Ma la nascita della Creatura non è un trionfo scientifico. È un atto cieco, arrogante e privo di umanità. Victor si spaventa, incatena la sua "opera" come un animale e tenta di educarla con crudeltà, incapace di cogliere l’anima sensibile che si nasconde sotto la pelle cucita e le ossa innestate. Quando Elizabeth – figura chiave in questo triangolo tragico – mostra alla Creatura compassione, Victor risponde con rabbia e vendetta. In una spirale di gelosia e fallimenti, brucia il proprio laboratorio e lascia la Creatura a morire tra le fiamme. L’esplosione segna simbolicamente la fine dell’ideale scientifico di Victor e l’inizio della vera tragedia.

Testo del monologo + note

Signori, noi nasciamo, e non facciamo in tempo a sorgere che cadiamo. La Morte. E nello spazio che separa il sorgere e la caduta c’è la nostra umile esistenza. Ora, la nascita non dipende da noi. Giusto? Il concepimento, quella scintilla, l’animarsi del pensiero e dell’anima. Quello è nelle mani di Dio. “Dio”... Ma la Morte… Ah… E’ la che risiede la sfida. Quella di cui dovremmo interessarci. Dovremmo. Chi siamo noi per farlo? Non siamo Dei, giusto? Ma per comportarci come se lo fossimo, dobbiamo quantomeno compiere miracoli, non pensate? Accendere la scintilla divina nella mente di giovani studenti. Insegnare la sfida, invece dell’obbedienza, dimostrare che l’uomo può inseguire la Natura nei luoghi in cui si nasconde e fermare la morte! Non rallentarla, ma fermarla completamente! (Victor solleva un panno. Sotto, una parte di un corpo) Soggetto composito, il corpo. Quello di un bottegaio, consegnatomi poco dopo che è espirato. Il cervello, messo ancora funzionante, i rami spinali e i nervi vagali intatti. Le cicatrici sono sottili come capelli. Non ritiene suture grossolane la mia tecnica. Il braccio proviene da un altro esemplare. Quello di un carpentiere. Muscoli, legamenti e nervi, ora sono connessi. Che la corrente elettrica causi movimenti spasmodici del corpo, non è nuovo. Non è nuovo. Tuttavia, il flusso di energia attraverso il corpo segue un concetto diverso. Il concetto orientale del “qi”, che considera il flusso vitale di energia, sia all’interno, che all’esterno. 

“Signori, noi nasciamo, e non facciamo in tempo a sorgere che cadiamo. La Morte.” : apertura ferma, tono da oratore colto; piccola pausa dopo “Signori”; su “La Morte” voce più bassa, come una sentenza che cala sulla sala.

“E nello spazio che separa il sorgere e la caduta c’è la nostra umile esistenza.”: ritmo più lento; sguardo che si muove tra il pubblico; tono riflessivo, quasi compassionevole.

**Dati**
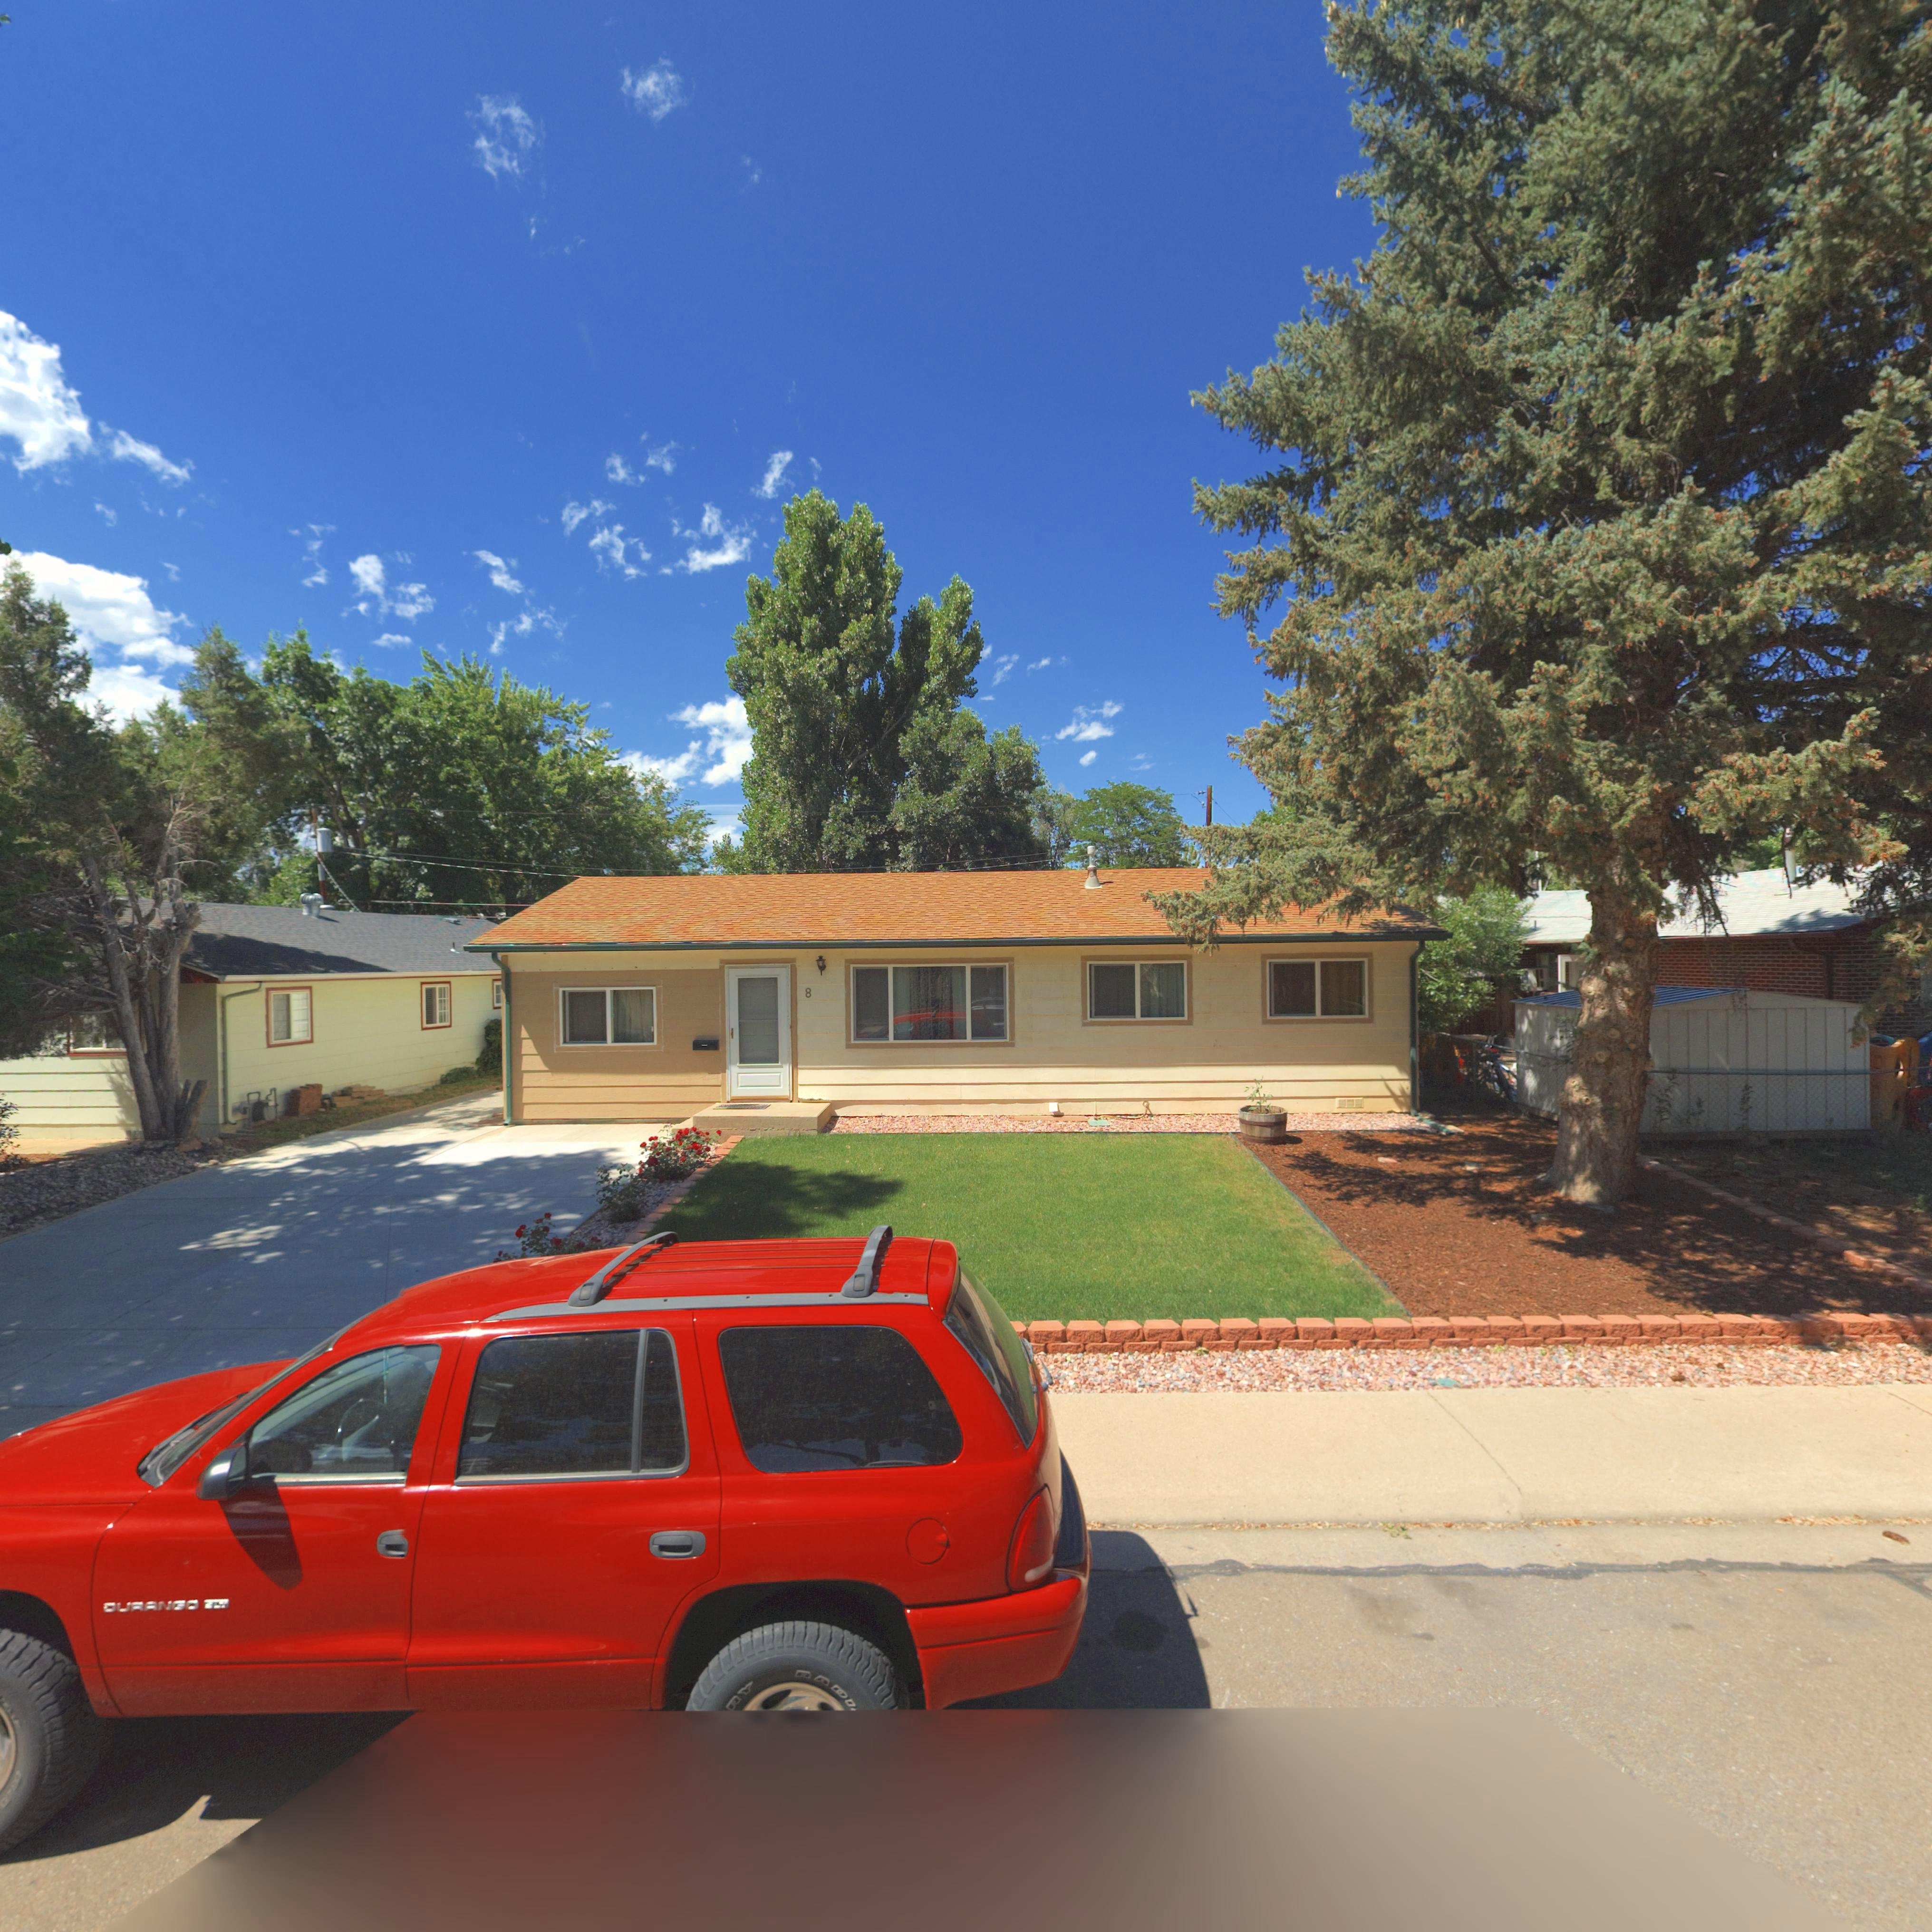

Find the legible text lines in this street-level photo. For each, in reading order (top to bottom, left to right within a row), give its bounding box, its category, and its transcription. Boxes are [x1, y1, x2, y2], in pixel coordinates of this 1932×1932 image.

**Compiti dell'esercizio**
**a)** Rispondi in base al testo da leggere:
(i) Che cosa brucia Victor in una spirale di gelosia e fallimenti?
(ii) Da chi proviene il braccio del soggetto composito?
(iii) Che cosa solleva Victor nell'indicazione di scena del monologo?
**b)** Come si traduce in inglese la frase del testo da leggere «L'esplosione segna simbolicamente la fine dell'ideale scientifico di Victor e l'inizio della vera tragedia.»?
**c)** Trascrivi parola per parola il passo del testo da leggere compreso tra "Ma la nascita" e "della vera tragedia.", estremi inclusi.
Il materiale non ha alcun legame con il testo da leggere.

**Soluzioni dei compiti**
**a)**
(i) Il proprio laboratorio.
(ii) Da un carpentiere.
(iii) Un panno.

**b)** The explosion symbolically marks the end of Victor's scientific ideal and the beginning of the true tragedy.

**c)**
Ma la nascita della Creatura non è un trionfo scientifico. È un atto cieco, arrogante e privo di umanità. Victor si spaventa, incatena la sua "opera" come un animale e tenta di educarla con crudeltà, incapace di cogliere l’anima sensibile che si nasconde sotto la pelle cucita e le ossa innestate. Quando Elizabeth – figura chiave in questo triangolo tragico – mostra alla Creatura compassione, Victor risponde con rabbia e vendetta. In una spirale di gelosia e fallimenti, brucia il proprio laboratorio e lascia la Creatura a morire tra le fiamme. L’esplosione segna simbolicamente la fine dell’ideale scientifico di Victor e l’inizio della vera tragedia.